Acho que o governo americano comprou gato por lebre. Bolsonaro e seu clã venderam a ideia de que o Supremo vivia uma crise de legitimidade e que uma ação desse tipo iria fragilizá-lo, beneficiando o ex-presidente e seu grupo político. Mas não é isso que está acontecendo: as instituições seguem seu curso normal. Houve uma incompreensão dos bolsonaristas de que essa estratégia enfraqueceria o Supremo. Pesquisas de opinião e acadêmicas mostram que a percepção sobre a Justiça depende do lado em que se está: quem vence tende a considerar as decisões legítimas; quem perde, a vê-las como parciais. Foi assim no caso Lula e agora se inverteu. A Suprema Corte sabe disso. Seus ministros têm consciência de que as decisões são interpretadas por vieses ideológicos e partidários. Mas são juízes experientes, indicados por diferentes governos, e a chance de interferência direta afetar seus julgamentos é muito baixa, eu diria que é quase nula.
Qual é a sua análise para o segundo turno de 2026? Você enxerga Lula contra alguém de sobrenome Bolsonaro, como um filho de Jair ou Michelle, ou acredita em alguém da centro-direita, como Ratinho Júnior, Romeu Zema ou Ronaldo Caiado?
A política brasileira tem sido marcada pela polarização em torno de figuras carismáticas. O carisma é raro e, quando alguém consegue estabelecer essa ligação direta com o eleitor, seja de esquerda ou direita, é difícil se livrar dessas figuras no curto prazo. Quando Lula esteve preso, a esquerda teve chance de criar novas lideranças, mas sua estratégia de segurar até o último minuto manteve sua influência e impediu alternativas. Até hoje ele segue como principal nome do campo progressista, o que mostra a dependência da esquerda.
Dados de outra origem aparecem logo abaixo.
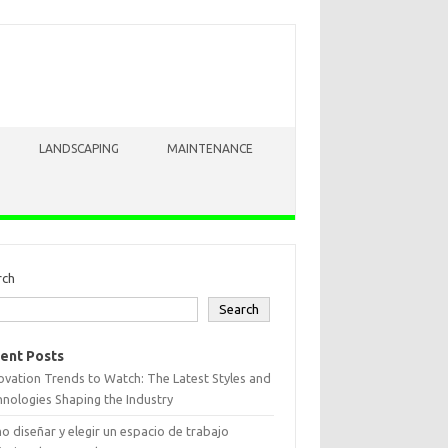
LANDSCAPING
MAINTENANCE
rch
Search
ent Posts
vation Trends to Watch: The Latest Styles and
nologies Shaping the Industry
 diseñar y elegir un espacio de trabajo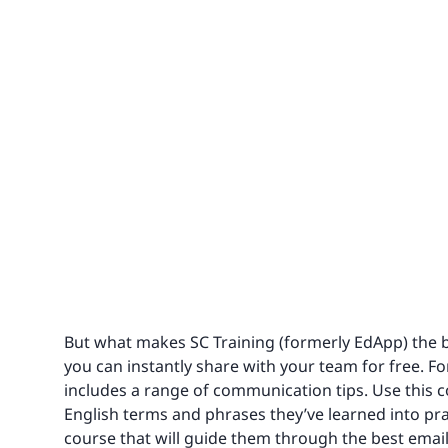
But what makes SC Training (formerly EdApp) the best
you can instantly share with your team for free. For
includes a range of communication tips. Use this 
English terms and phrases they’ve learned into pra
course that will guide them through the best emai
Na direita, Bolsonaro emergiu, desde 2018, e tenta manter influência, seja com a própria candidatura, com um filho ou com Michelle. O cenário mais provável é que Bolsonaro insista e lance um candidato da sua confiança, pois não confia que qualquer um desses candidatos irá manter a promessa de aliviar eventual punição que ele venha a sofrer. Assumindo que Ratinho Júnior ou Caiado ou Zema, qualquer um desses, Eduardo Leite, venha se transformar em um candidato crível e competitivo no 2026 e seja eleito, os incentivos para que esse presidente eleito reinsira Bolsonaro no jogo é um risco, inclusive, para ele próprio, porque ele vai querer participar do jogo nas eleições subsequentes. Assim, o cenário deve se organizar em três blocos: a esquerda com Lula, a direita com Bolsonaro e a centro-direita tentando se firmar. Esse último pode se tornar competitivo porque representa cerca de 30% do eleitorado, segundo pesquisas. Se conseguir chegar ao segundo turno, pode quebrar a polarização que domina a política brasileira. O jogo está aberto. Mas, caso Bolsonaro seja condenado e sua pena implementada ainda neste ano, sua influência tende a enfraquecer, abrindo mais espaço para a centro-direita.